Los dos hombres se pasearon por los jardines con aire distraído hasta llegar al sitio donde se encontraban Philippa, Thomas Bolton y Elizabeth.
– ¡Querida prima! -exclamó Rees, fingiendo sorpresa ante el encuentro-. ¿Cómo estás y quién es esta encantadora joven que te acompaña?
Philippa extendió la mano para que se la besara y replicó:
– ¡Rees, qué alegría verte por aquí! Esta es mi hermana menor, la señorita Elizabeth Meredith. Vino a la corte acompañada por mi tío, lord Cambridge, de quien te he hablado en otras ocasiones. Elizabeth también es tu pariente.
Philippa le dio un leve empujón a su hermana para recordarle que debía ofrecer la mano al caballero.
Elizabeth comprendió de inmediato y actuó en consecuencia. Lord Cambridge se sintió aliviado al notar que la crema, aplicada durante semanas, había surtido efecto, pues la mano de su sobrina se veía suave y elegante.
– ¿Y por qué somos parientes, señor? -preguntó Elizabeth.
– Compartimos un bisabuelo -dijo, y luego de dar las explicaciones del caso, agregó-; Debo confesar que el éxito de tu padre en la corte me facilitó las cosas.
– No recuerdo realmente a mi padre. Era muy pequeña cuando murió. Pero me dijeron que era un hombre bueno y honorable. Según dicen, me parezco a él.
– Entonces murió en plena juventud -dijo Rees.
– Sí. Se cayó de un manzano.
– ¡Elizabeth! -exclamó Philippa mortificada.
– Temo que mi hermana considera bochornosa la manera como murió nuestro padre. Tal vez si hubiera perecido en el campo de batalla o en la cama, a causa de una de esas dolencias románticas en las que el paciente se va extinguiendo como una vela, lo encontraría más aceptable -murmuró Elizabeth.
– ¿Qué estaba haciendo trepado a un manzano? -preguntó Rees, haciendo caso omiso de Philippa.
– Ayudaba a nuestros campesinos a recoger la cosecha.
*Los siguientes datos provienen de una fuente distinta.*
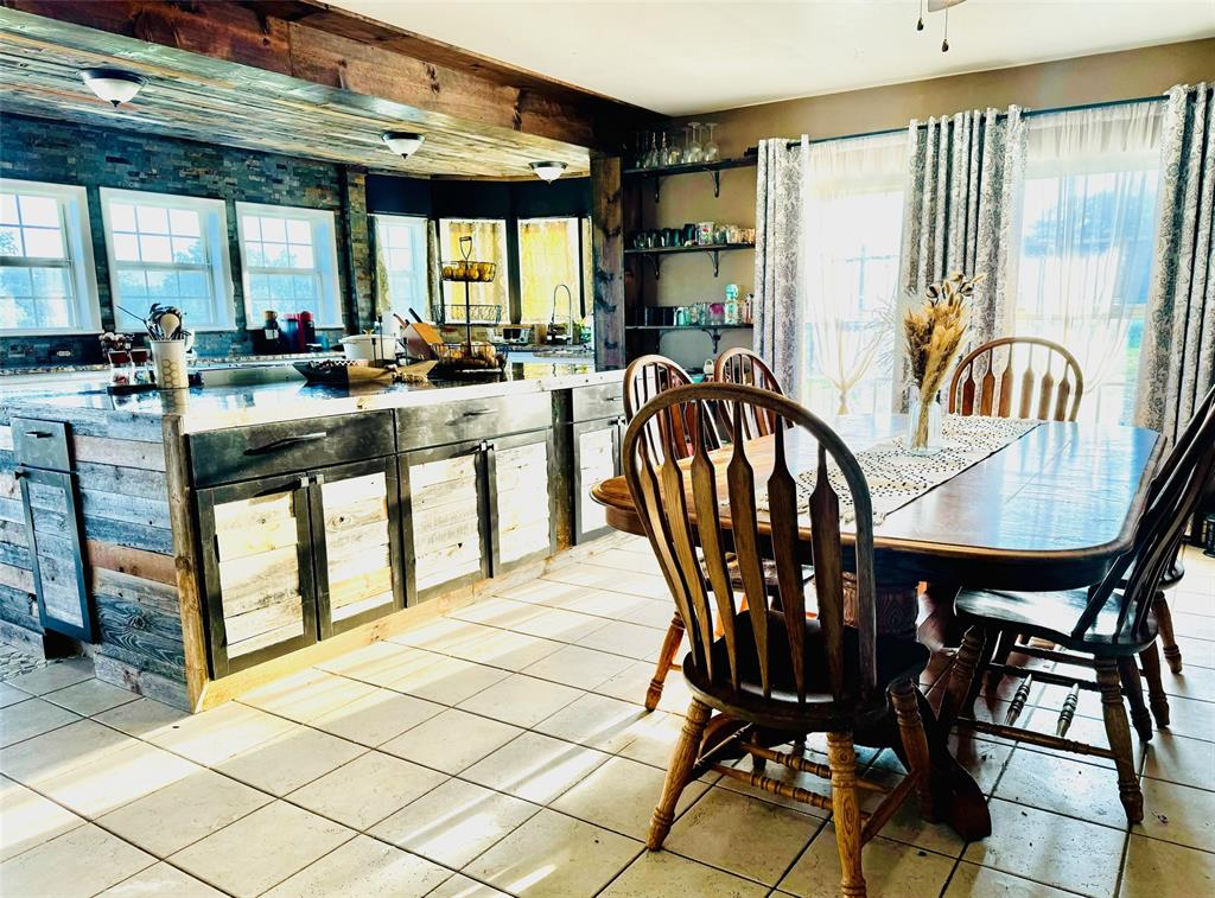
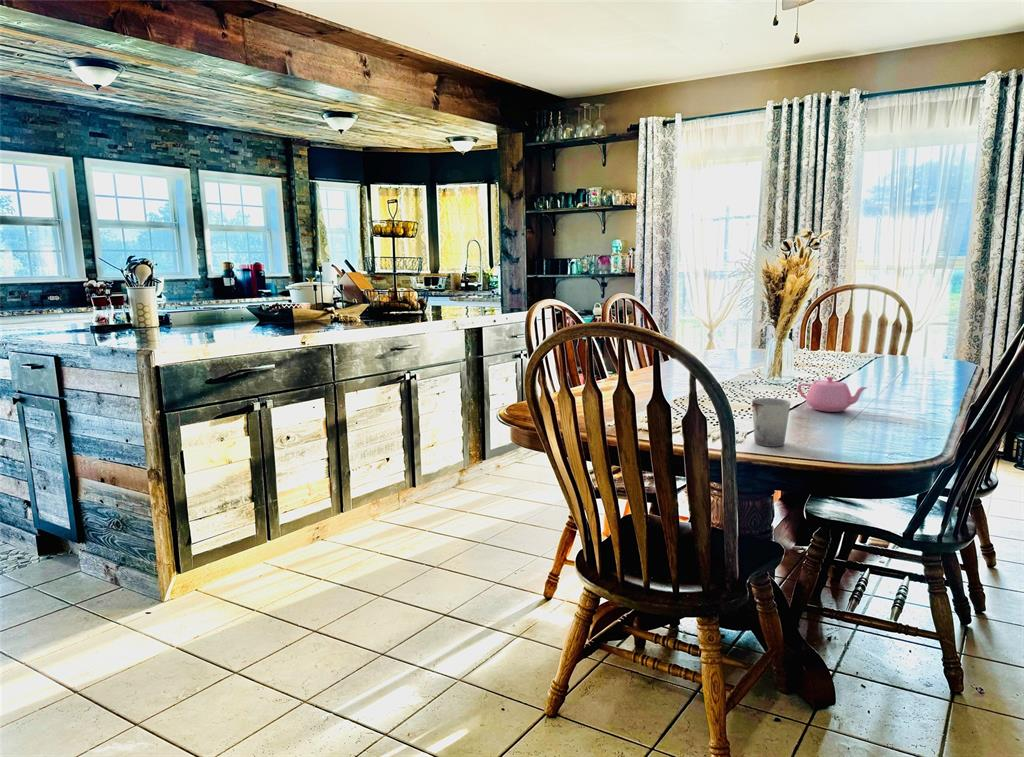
+ cup [751,397,792,448]
+ teapot [796,375,869,413]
A nadie en Friarsgate se le había ocurrido jamás subirse a la copa del árbol y sacudirla para hacer caer la fruta. Recogían hasta donde alcanzaban, y dejaban que el resto se pudriera o se lo comieran los animales carroñeros. Según me dijeron, mi padre lo consideraba un desperdicio injustificable.
– En suma, se comportó hasta el final como un auténtico galés, pues el derroche, por mínimo que sea, constituye una aberración para los galeses -opinó Rees, y se volvió hacia su acompañante-: Primas, milord, permítanme presentarles a mi amigo Flynn Estuardo.